Comic writers get away with this by simply declaring that they are
working in a different universe. They've been doing this since the
'50s, the “Golden Age” of comics. A writer would decide that he
wanted to write a story about, say, Superman. If his story was going
to contradict something from all the previous Superman comics, then
he could just declare that this took place in an alternate universe.
In the case of Spider-man, most people
are familiar with Peter Parker, the teenager who develops superpowers
after being bitten by a radioactive spider. In comics there's a
parallel universe where Gwen Stacey, a Peter Parker love interest in
the original universe, is the one bitten by the spider. There's a
Spider-man Noir series about a version of spidey from the 1930's, and
there's a Japanese anime comic where the hero and the spider work
together to operate a mechanical spider robot. There's even a parody
comic about Spider-ham, where the web-slinging hero is a pig.

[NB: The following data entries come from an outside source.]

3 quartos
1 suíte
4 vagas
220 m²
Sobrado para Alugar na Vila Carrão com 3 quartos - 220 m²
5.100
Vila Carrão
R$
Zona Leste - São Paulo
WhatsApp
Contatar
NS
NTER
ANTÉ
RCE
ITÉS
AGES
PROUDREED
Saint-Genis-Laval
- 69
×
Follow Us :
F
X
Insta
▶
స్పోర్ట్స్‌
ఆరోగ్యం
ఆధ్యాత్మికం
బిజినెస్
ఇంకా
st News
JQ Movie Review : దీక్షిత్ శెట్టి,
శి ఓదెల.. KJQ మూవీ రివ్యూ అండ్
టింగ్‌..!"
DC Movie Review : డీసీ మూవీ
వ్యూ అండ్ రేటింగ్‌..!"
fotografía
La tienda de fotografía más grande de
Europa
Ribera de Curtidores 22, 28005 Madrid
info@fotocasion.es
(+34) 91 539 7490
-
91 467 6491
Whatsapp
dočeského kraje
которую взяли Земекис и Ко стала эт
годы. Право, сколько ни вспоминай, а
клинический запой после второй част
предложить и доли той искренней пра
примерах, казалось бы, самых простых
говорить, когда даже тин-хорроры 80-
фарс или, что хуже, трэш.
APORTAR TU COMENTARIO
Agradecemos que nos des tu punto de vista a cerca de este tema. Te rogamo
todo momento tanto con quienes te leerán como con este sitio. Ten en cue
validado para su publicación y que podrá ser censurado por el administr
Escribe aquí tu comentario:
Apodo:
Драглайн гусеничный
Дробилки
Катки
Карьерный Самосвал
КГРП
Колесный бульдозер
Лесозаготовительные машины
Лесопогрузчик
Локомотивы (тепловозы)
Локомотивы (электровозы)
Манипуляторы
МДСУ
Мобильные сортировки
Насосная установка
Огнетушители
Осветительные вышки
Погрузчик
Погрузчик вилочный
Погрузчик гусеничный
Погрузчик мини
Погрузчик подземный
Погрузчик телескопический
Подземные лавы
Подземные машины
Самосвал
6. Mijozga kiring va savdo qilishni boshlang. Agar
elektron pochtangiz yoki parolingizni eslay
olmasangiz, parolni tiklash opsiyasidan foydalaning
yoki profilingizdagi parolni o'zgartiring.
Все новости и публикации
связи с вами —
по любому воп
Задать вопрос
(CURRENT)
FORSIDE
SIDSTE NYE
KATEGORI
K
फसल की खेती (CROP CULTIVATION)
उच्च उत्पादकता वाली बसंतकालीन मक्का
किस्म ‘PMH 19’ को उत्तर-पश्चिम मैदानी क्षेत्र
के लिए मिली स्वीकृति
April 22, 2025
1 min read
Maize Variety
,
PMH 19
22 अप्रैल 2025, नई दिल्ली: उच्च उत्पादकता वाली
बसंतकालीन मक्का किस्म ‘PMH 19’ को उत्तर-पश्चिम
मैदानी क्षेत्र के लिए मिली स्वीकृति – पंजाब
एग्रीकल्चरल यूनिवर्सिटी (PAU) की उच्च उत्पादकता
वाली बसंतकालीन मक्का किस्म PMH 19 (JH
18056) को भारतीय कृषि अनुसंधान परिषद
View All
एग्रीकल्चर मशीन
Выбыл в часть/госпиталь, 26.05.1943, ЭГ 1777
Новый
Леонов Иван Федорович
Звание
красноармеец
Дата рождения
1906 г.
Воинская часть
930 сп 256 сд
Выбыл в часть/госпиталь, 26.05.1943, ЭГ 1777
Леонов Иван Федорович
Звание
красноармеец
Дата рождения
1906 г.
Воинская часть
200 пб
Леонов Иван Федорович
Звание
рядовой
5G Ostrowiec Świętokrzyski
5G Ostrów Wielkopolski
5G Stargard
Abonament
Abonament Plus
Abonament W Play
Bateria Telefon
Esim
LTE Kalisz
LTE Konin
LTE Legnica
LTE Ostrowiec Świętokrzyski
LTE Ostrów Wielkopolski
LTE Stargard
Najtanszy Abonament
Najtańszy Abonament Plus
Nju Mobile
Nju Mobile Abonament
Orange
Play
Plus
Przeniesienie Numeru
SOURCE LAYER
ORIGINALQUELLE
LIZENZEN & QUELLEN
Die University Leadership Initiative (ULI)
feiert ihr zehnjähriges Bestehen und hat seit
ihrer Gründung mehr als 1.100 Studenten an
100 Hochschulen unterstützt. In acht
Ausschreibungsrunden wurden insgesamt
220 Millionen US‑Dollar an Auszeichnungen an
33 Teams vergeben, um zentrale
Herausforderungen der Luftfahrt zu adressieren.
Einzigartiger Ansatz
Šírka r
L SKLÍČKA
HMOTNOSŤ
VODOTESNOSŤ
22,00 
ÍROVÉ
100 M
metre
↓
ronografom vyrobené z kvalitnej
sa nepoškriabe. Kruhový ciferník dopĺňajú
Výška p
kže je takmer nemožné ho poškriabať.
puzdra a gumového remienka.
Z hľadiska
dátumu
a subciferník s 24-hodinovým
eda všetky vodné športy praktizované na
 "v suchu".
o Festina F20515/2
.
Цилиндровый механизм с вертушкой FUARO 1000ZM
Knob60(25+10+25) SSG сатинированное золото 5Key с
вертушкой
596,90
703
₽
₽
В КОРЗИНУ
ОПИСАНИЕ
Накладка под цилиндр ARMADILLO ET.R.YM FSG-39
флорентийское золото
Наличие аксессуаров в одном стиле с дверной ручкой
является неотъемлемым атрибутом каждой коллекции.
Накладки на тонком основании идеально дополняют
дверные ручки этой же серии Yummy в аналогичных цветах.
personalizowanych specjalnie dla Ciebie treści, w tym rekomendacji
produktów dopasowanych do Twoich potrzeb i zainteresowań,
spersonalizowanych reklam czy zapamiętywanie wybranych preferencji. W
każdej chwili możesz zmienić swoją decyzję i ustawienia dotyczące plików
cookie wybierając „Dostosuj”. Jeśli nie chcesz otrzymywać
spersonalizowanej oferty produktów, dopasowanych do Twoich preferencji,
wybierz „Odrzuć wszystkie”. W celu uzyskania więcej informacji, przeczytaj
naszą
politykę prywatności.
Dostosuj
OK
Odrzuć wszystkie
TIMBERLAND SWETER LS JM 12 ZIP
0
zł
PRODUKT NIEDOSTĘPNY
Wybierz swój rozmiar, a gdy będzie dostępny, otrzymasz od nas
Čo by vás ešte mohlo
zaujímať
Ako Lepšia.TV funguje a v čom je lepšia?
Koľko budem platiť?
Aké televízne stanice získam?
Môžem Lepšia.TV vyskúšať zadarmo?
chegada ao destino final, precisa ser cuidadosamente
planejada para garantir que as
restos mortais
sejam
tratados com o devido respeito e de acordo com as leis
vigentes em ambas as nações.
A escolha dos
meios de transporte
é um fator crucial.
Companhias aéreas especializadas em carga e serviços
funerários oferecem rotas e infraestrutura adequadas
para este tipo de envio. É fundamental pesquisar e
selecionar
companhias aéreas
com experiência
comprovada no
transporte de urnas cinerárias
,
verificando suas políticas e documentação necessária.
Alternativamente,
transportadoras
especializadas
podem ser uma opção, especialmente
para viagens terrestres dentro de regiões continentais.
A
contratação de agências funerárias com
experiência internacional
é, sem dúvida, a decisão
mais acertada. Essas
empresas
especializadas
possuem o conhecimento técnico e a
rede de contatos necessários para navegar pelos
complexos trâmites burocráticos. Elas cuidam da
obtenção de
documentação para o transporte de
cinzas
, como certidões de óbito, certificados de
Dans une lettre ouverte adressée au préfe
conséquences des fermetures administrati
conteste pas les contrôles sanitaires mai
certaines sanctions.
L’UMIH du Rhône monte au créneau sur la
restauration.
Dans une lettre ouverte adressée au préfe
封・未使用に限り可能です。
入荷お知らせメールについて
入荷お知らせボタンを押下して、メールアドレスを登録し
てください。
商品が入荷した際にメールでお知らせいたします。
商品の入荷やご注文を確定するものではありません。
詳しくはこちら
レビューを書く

There's also one where a Black/Latino
teen named Miles Morales is the one who gets bitten by the
radioactive spider and gets the superpowers, and that's where
“Spider-man: Into the Spiderverse” picks up. There's already a
Peter Parker/Spider-man in Miles's world, but he gets killed trying
to stop a villain named Kingpin from opening a dangerous
inter-dimensional window. The window gets opened, and spider-people
from a bunch of different universes get sucked into Miles's 'verse.
The dying Parker tasks Miles, who hasn't even learned to use his
powers yet, with stopping Kingpin from opening the window again.
Miles sets out to try, with help from the other spider-people.
As comic-book movies go, this isn't on
the level of "Watchmen," but it's pretty fun. The animated
format frees it up, and it's way more fun than any live-action
Spider-man I've seen in a while. There's nothing particularly deep
here, and your life will go along just fine if you miss it, but it's
worth a watch, if you're into this kind of thing.